Risk-Adjusted Performance

Insignificant

 
Weak
 
Strong
Compared to the overall equity markets, risk-adjusted returns on investments in American Pwr Group are ranked lower than 4 (%) of all global equities and portfolios over the last 90 days. Despite fairly fragile technical and fundamental indicators, American Pwr demonstrated solid returns over the last few months and may actually be approaching a breakup point.

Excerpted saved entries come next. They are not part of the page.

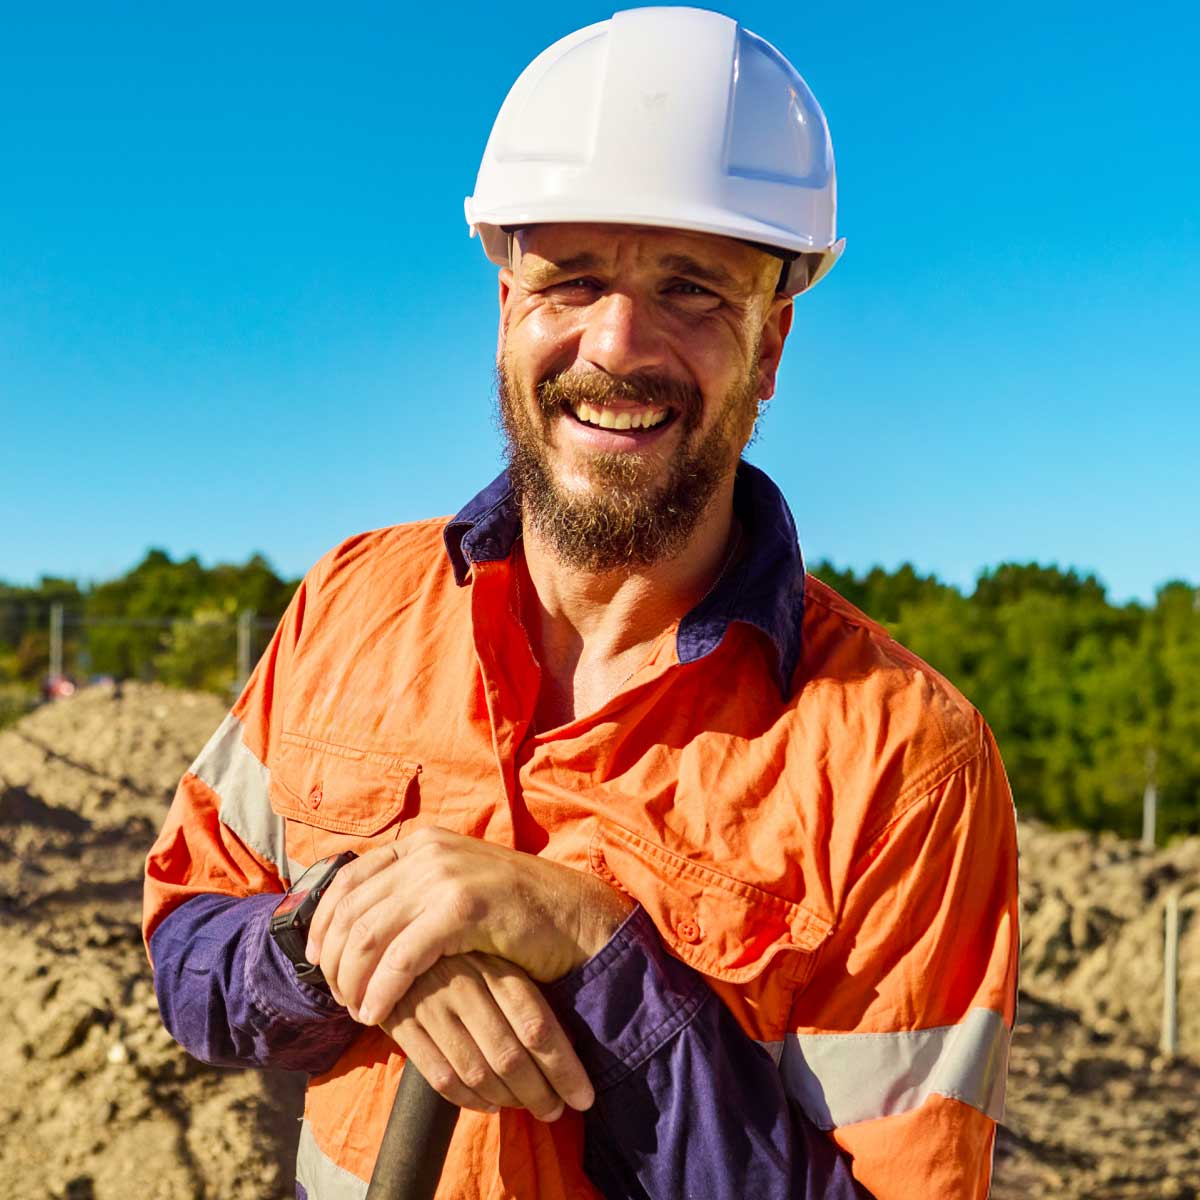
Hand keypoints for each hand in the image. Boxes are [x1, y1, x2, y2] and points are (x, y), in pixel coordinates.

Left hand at [304, 826, 631, 1026]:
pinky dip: (382, 989)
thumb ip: (414, 894)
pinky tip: (377, 1014)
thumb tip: (358, 929)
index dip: (323, 922)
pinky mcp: (463, 908)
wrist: (573, 917)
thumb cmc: (513, 914)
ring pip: (369, 934)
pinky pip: (403, 956)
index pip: (349, 878)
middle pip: (351, 909)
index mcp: (422, 843)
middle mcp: (427, 851)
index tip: (315, 960)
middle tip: (335, 996)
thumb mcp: (456, 889)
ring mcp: (446, 876)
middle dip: (333, 959)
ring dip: (352, 980)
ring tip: (355, 1010)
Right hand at [380, 951, 592, 1120]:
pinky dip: (470, 1100)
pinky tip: (490, 1104)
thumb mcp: (502, 961)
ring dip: (508, 1100)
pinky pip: (440, 1078)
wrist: (402, 941)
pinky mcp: (400, 1022)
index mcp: (496, 966)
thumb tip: (572, 1048)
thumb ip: (528, 997)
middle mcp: (463, 983)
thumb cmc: (470, 959)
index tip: (583, 1097)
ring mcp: (430, 1003)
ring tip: (529, 1108)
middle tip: (556, 1111)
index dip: (563, 1068)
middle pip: (509, 1056)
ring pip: (476, 1072)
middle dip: (539, 1093)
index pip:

Atlas Copco and American Pwr Volatility Contrast

   Predicted Return Density   
       Returns  

Pair Trading with Atlas Copco and American Pwr

The main advantage of trading using opposite Atlas Copco and American Pwr positions is that it hedges away some unsystematic risk. Because of two separate transactions, even if Atlas Copco position performs unexpectedly, American Pwr can make up some of the losses. Pair trading also minimizes risk from directional movements in the market. For example, if an entire industry or sector drops because of unexpected headlines, the short position in American Pwr will offset losses from the drop in American Pwr's long position.
The idea behind Atlas Copco AB and American Pwr Group pairs trading is to make the combined position market-neutral, meaning the overall market's direction will not affect its win or loss (or potential downside or upside). This can be achieved by designing a pairs trade with two highly correlated stocks or equities that operate in a similar space or sector, making it possible to obtain profits through simple and relatively low-risk investment.
Check out your portfolio center.
Note that this page's information should be used as a complementary analysis to find the right mix of equity instruments to add to your existing portfolios or create a brand new portfolio. You can also try the Earnings Calls module to check upcoming earnings announcements updated hourly across public exchanges.